Required work.
**A.** According to the passage on ratepayers, what two rights in court does any ratepayer have?
**B.** Extend the passage on ratepayers, continuing on from its last sentence.

A ratepayer is a person who held that status prior to the abolition of rates on private houses and agricultural land by the Government. Even though they do not pay rates they are not deprived of the status they held prior to the abolition of rates. The Deputy felt there was no provision for the ratepayer who felt he could make a contribution to do so. Any ratepayer has a right to attend in court and a right to speak. If he has something to contribute it would be normal to accept that in the first instance he would go to the Garda or the local authority or both and make his contribution. It would be expected of a normal interested ratepayer in the community who had knowledge or a contribution to make in court at some time to communicate first of all with the investigating body, the Garda, or the local authority who at the end of the day might have the responsibility of spending his money in an area of compensation.

Available data.
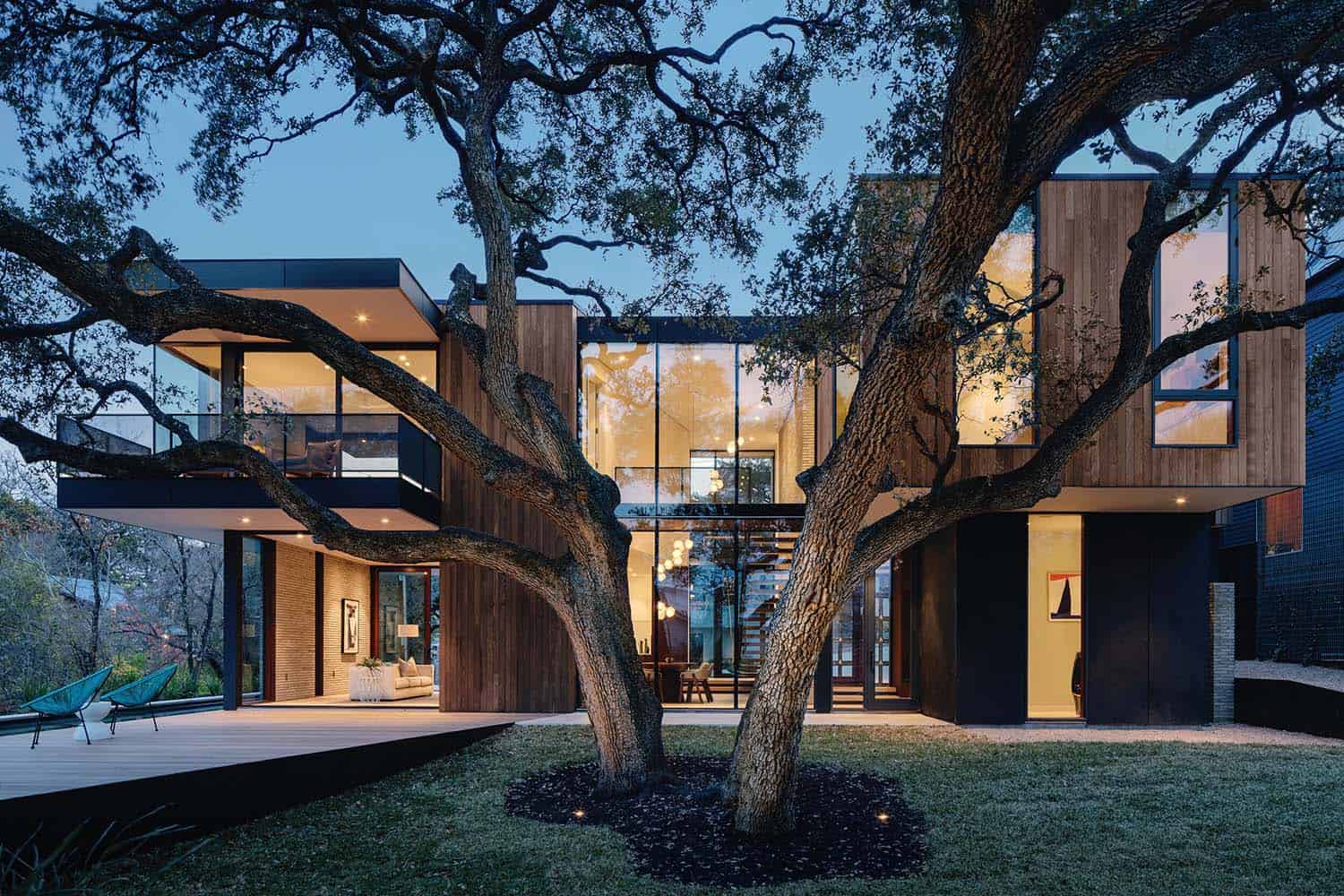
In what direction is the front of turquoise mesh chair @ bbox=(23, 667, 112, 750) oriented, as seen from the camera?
facing to the left of the viewer

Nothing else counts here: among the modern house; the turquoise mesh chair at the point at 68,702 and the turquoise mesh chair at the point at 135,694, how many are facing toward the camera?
1

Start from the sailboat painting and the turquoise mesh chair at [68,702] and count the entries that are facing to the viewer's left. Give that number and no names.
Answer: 1

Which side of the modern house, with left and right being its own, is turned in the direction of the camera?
front

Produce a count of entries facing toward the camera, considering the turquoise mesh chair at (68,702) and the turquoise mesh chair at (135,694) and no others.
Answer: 0

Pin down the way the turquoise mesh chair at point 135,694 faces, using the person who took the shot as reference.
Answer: facing to the left of the viewer

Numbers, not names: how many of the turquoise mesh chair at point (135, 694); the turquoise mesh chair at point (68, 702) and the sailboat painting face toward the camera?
1

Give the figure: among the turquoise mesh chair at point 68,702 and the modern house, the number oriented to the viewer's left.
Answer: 1

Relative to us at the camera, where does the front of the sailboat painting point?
facing the viewer

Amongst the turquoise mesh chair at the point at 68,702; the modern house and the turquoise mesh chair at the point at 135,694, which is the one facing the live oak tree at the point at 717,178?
the modern house

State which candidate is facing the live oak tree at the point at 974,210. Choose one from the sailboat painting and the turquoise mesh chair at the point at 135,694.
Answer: the sailboat painting
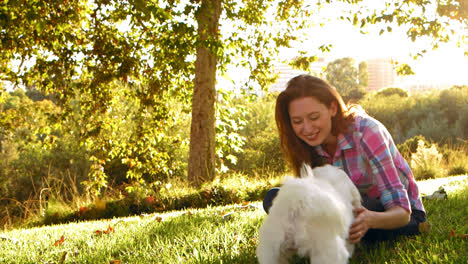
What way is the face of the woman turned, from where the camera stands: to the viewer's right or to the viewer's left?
to the viewer's left

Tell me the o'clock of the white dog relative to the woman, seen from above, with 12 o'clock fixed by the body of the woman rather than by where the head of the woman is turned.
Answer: The white dog is roughly at 11 o'clock from the woman.

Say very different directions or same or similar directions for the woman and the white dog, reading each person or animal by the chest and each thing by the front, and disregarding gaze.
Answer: very different directions

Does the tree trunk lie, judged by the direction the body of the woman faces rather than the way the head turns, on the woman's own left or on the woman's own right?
on the woman's own right

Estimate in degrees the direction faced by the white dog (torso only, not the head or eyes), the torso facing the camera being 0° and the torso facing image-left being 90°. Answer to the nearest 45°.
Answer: approximately 225°

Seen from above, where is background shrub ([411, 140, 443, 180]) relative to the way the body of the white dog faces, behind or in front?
in front
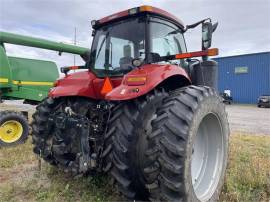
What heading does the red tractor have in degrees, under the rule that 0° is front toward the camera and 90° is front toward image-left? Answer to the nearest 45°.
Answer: approximately 225°

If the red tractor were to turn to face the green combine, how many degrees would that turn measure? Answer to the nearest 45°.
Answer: approximately 90° to its left
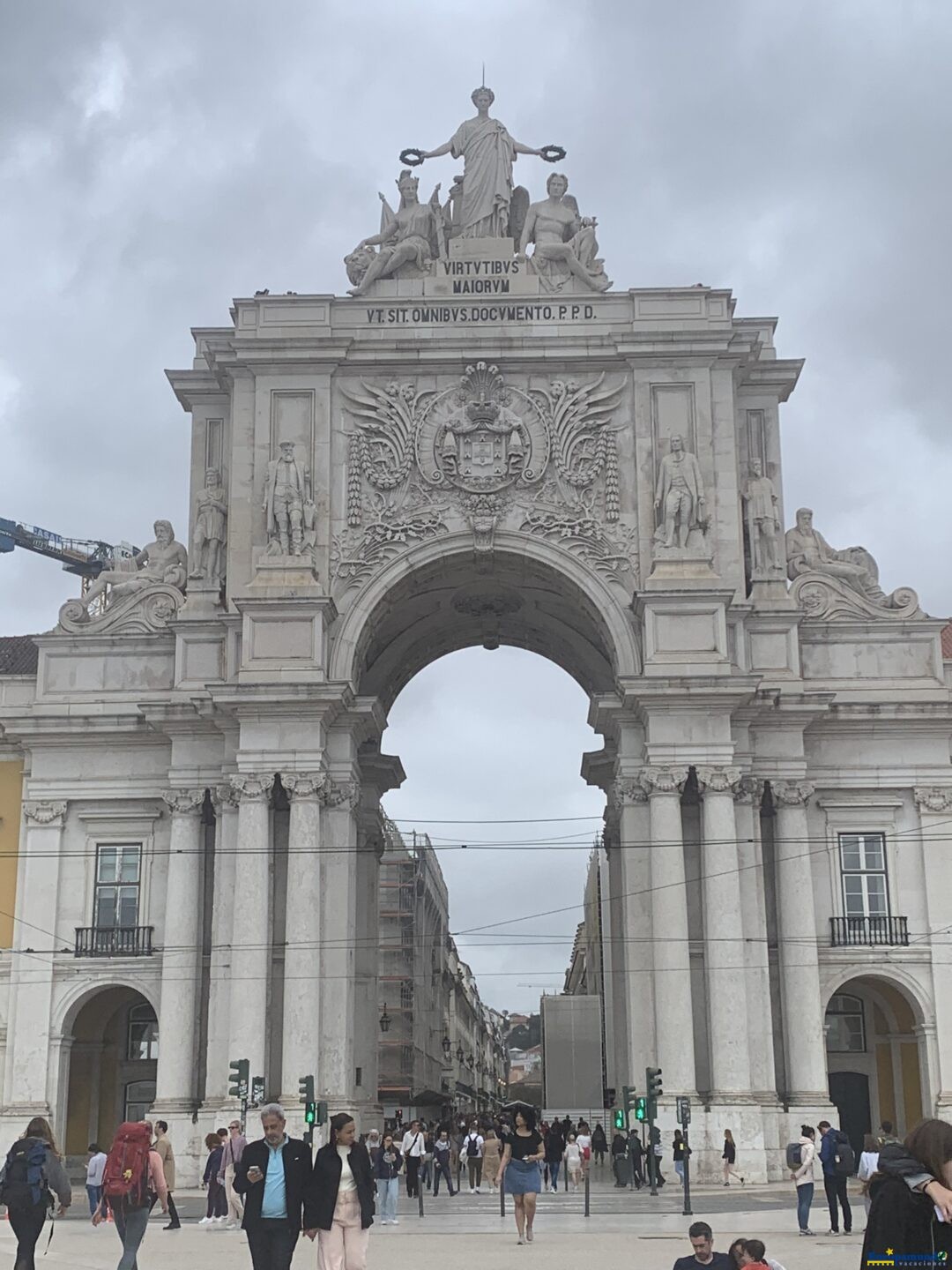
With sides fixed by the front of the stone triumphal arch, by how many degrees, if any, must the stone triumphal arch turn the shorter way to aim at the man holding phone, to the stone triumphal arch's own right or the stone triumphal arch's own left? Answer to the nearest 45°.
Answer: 0° — it already faces them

Answers for the tasks.
**A.** Any ratepayer has a right to attend in court and a right to speak.

**B.**
I will leave that then. Under subsection (2) are there any circumstances whereby a sharp legal brain might adjudicate that this section excludes anybody who is not paying rates? After all, it does say "Any ratepayer of a local authority which is a party to the proceedings" and so on. A ratepayer is someone who pays rates. People who have been de-rated, quite rightly, by this Government are not paying rates. There are circumstances, therefore, under which this section could apply only to the business or commercial sector. If language means anything, a ratepayer is someone paying rates. It is all very fine for us to nudge, nudge, wink, wink, and understand that we really mean people who were paying rates prior to that date that this new arrangement came into being, but I can see a problem here. Somebody might say that a person is not entitled to be here as he is not a ratepayer, by reason of the definition of the word. Should the term be "person resident in a local authority area", "citizen" or something else which would not be as exclusive as "ratepayer"? The average person today is not a ratepayer, whatever else he is. People are taxpayers, unemployed and many other things but they are not ratepayers. There are also ratepayers in our community. Therefore, we have two categories of people, those who pay rates and those who do not. On the face of it, this section applies to those who pay rates, and I see a problem here.

The Deputy is not correct when he suggests that the section applies only to those persons who pay rates.

I did not say that. I said that there are sharp legal brains who might imply that it does. I know what the Minister of State means but it is a question of what is down here that we are talking about.

The Local Government (Financial Provisions) Act, 1978 in section 17 provides for the status of ratepayer to continue to be attached to a person who was a ratepayer under that Act but who is now in receipt of full rates relief. That is a legal provision which retains the status of ratepayer.

To clarify the situation, it is in relation to people who used to pay rates and now do not.

That is right.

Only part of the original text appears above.